Just when you thought you were over worrying about your teenager being on the open road with their driver’s license, along comes your aging parent. You may have noticed some dents or scrapes on the body of their car, maybe a broken mirror, or worse, they have had an accident. The decision to have the difficult conversation about giving their license up must be one of the worse ones to have. After all, your parents were probably the ones that taught you how to drive (and are also quick to point that fact out).

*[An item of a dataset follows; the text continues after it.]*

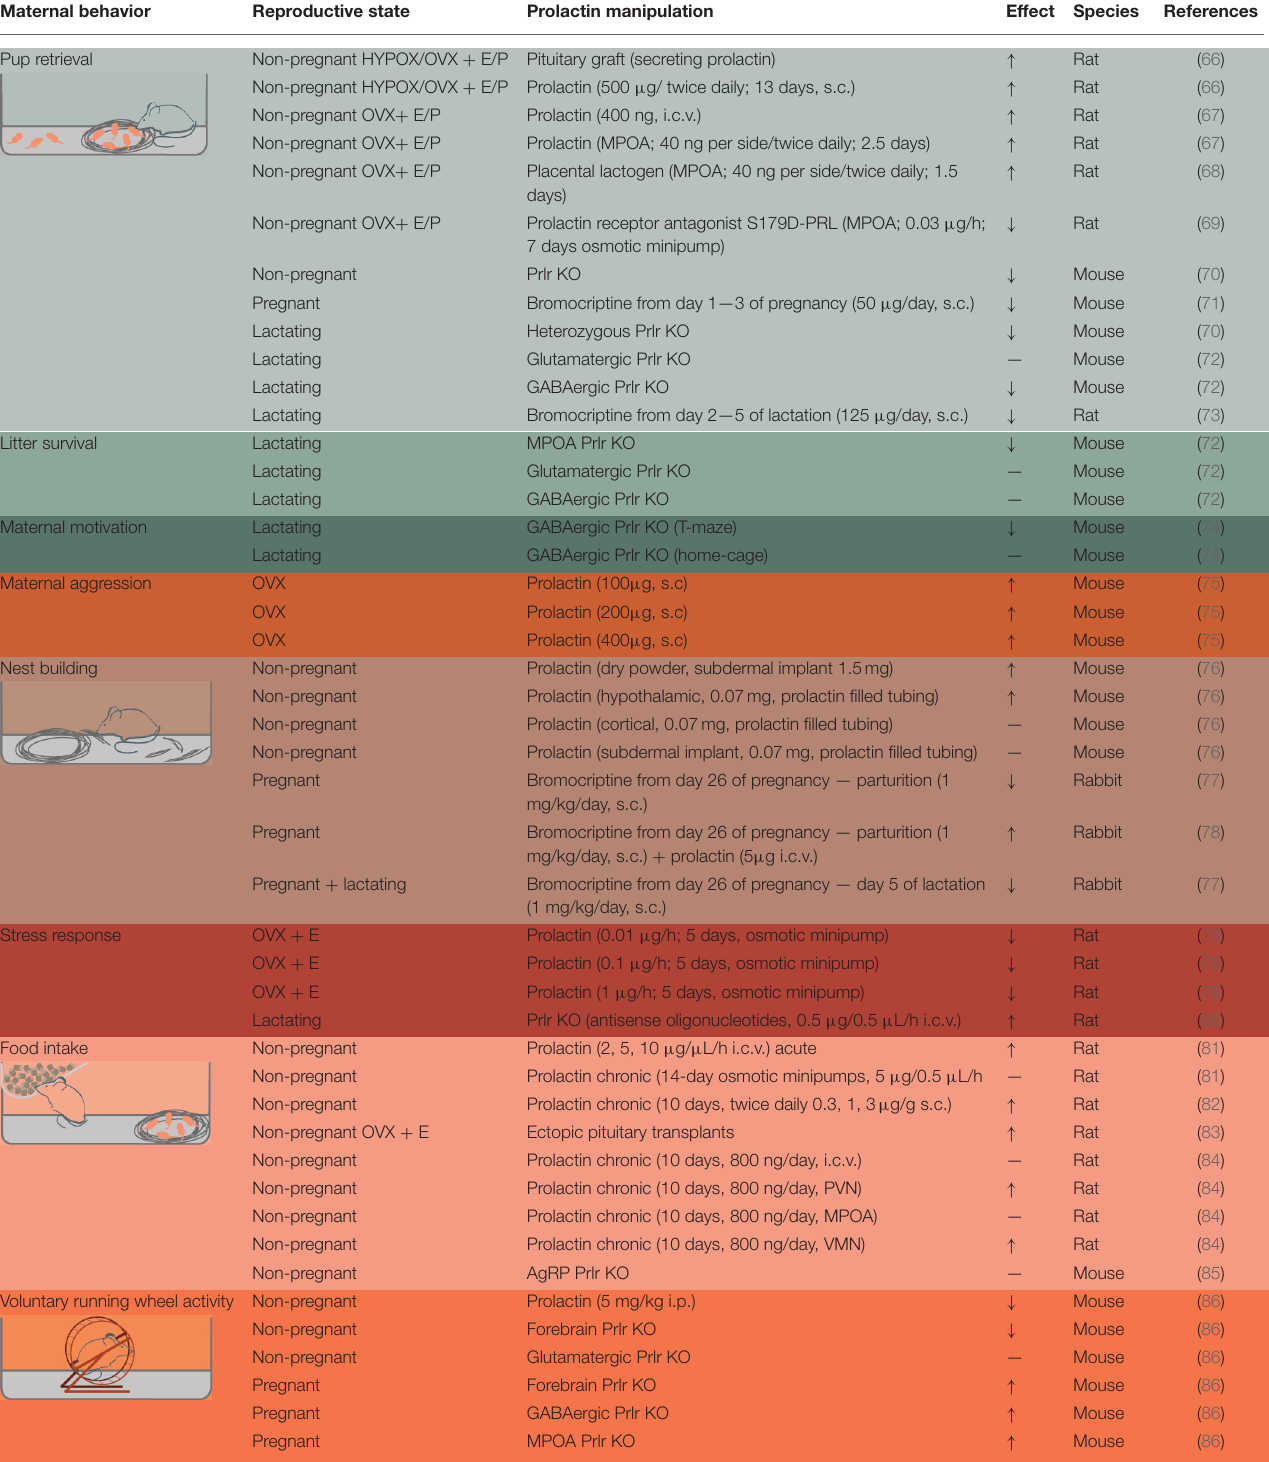
TABLE 1 | Evidence for prolactin regulating specific aspects of maternal behavior. Maternal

There are a lot of factors that can contribute to poor driving as we age:

  • Medications: Some medicines, can cause vision problems, cause drowsiness, or even dizziness. Be sure you check with your loved ones’ doctor or pharmacist to see if there are any side effects or perhaps even drug interactions
  • Vision: when was the last time your loved one had an appointment with an optometrist? Maybe their eyeglass prescription isn’t up to date, or they may have glaucoma, cataracts, or even macular degeneration. Night driving is especially difficult as we age.
  • Hearing: Hearing loss can contribute to driving. An older driver may not hear horns, sirens, or even a mechanical issue with their car. Again, it is wise to see a doctor to make sure there are no abnormalities or hearing loss.
  • Reaction Time: As a result of aging, our reaction times decrease significantly. There are a number of culprits that can cause this: fatigue, anxiety, arthritis, and a lack of concentration due to another medical condition such as Alzheimer’s.

What to do?

Having a discussion with your parents about their giving up the keys to their independence must be one of the worst tasks in the world. Here are some tips to help guide that conversation so it is less painful for the both of you:

  • Enlist the help of your aging loved one’s doctor and your siblings.
  • Be sensitive to their feeling and the sense of loss.
  • Be patient.
  • Assure them that you and others will make sure that they are able to get to appointments or to do some shopping or you can order groceries on-line for them or even a special dinner from their favorite restaurant.
  • Be willing to take them out so they are not further isolated in their home.
  • Be prepared to overcome their objections.
  • Do your homework and set up with a local council of aging to have there can pick them up to attend activities to keep them socially active and to make friends.
  • Remind them that your primary concern is for their safety… as well as the safety of others.
  • Don’t become confrontational. Use phrases such as, I understand how you feel.
  • Stick to the issue and what other difference that you have had with them in the past, stay in the past. Keep on track.
  • Do not become angry or emotional.

Stay strong. Remember that as difficult as this conversation is, it is coming from a place of love. Eventually, your parents will realize that as well.